(Stored items)
════

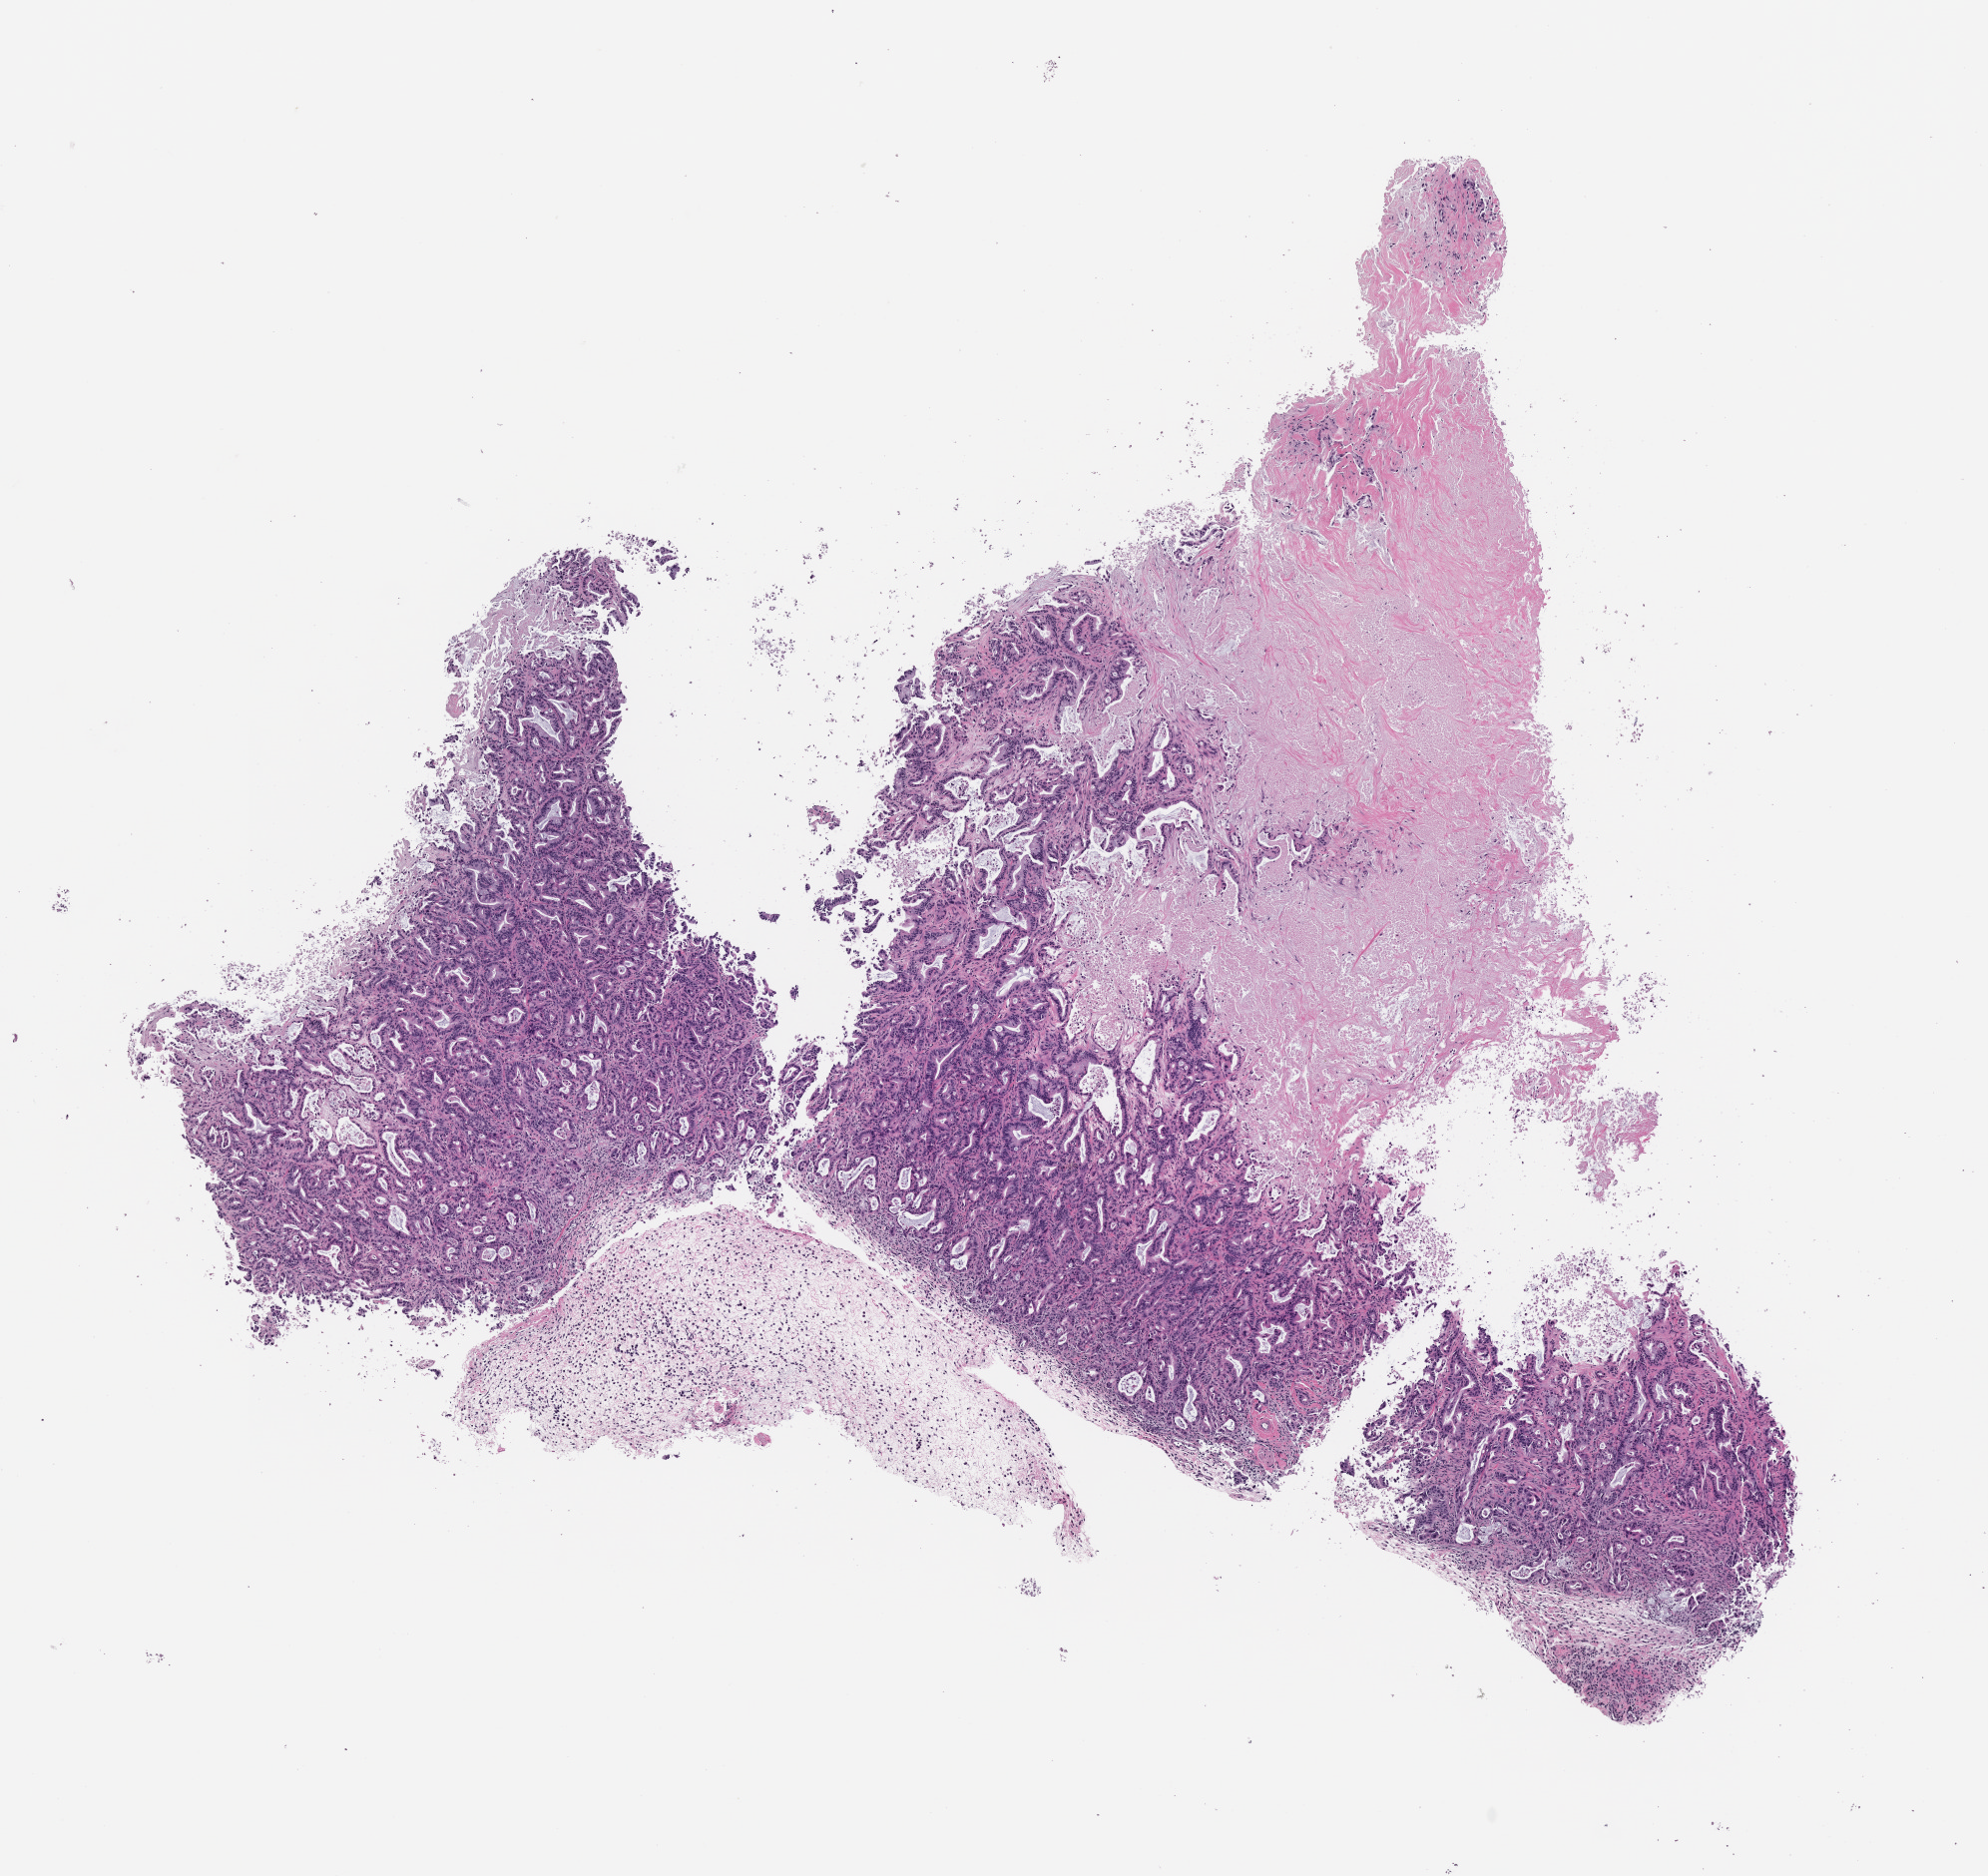
Whole-slide image, H&E: patient-derived xenograft (human tumor grown in a mouse), passage 7 — low-resolution overview of the scanned area, about 8.0 x 7.6 mm. FFPE section. Originating tumor site category: pancreas.
- originating patient diagnosis: Pancreatic Adenocarcinoma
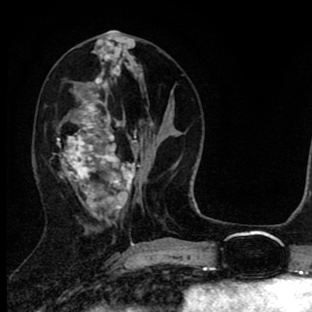
Breast MRI (dynamic contrast-enhanced), one axial slice; position 34 of 90 along the scan axis; cropped to one breast; dynamic contrast-enhanced series, time point 2 of 8 at this slice position (early post-contrast); 1.5 T; TE 2.7 ms, TR 6.6 ms; 2 mm slice thickness; 312 × 312 image matrix, field of view 183 × 183 mm. Female patient.
Structures marked on this image (semi-automatically segmented with operator editing):
- enhancing-tissue mask used for the functional tumour volume (all voxels passing the contrast-enhancement thresholds inside the analysis volume; usually the tumour): bounding box [x1, y1, x2, y2] px = [57, 42, 140, 219]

════

## Problem statement
Each entry above is to be written out exactly. The pictures stay out.

## Expected answer
Whole-slide image, H&E: patient-derived xenograft (human tumor grown in a mouse), passage 7 — low-resolution overview of the scanned area, about 8.0 x 7.6 mm. FFPE section. Originating tumor site category: pancreas.
- originating patient diagnosis: Pancreatic Adenocarcinoma
Breast MRI (dynamic contrast-enhanced), one axial slice; position 34 of 90 along the scan axis; cropped to one breast; dynamic contrast-enhanced series, time point 2 of 8 at this slice position (early post-contrast); 1.5 T; TE 2.7 ms, TR 6.6 ms; 2 mm slice thickness; 312 × 312 image matrix, field of view 183 × 183 mm. Female patient.
Structures marked on this image (semi-automatically segmented with operator editing):
- enhancing-tissue mask used for the functional tumour volume (all voxels passing the contrast-enhancement thresholds inside the analysis volume; usually the tumour): bounding box [x1, y1, x2, y2] px = [57, 42, 140, 219]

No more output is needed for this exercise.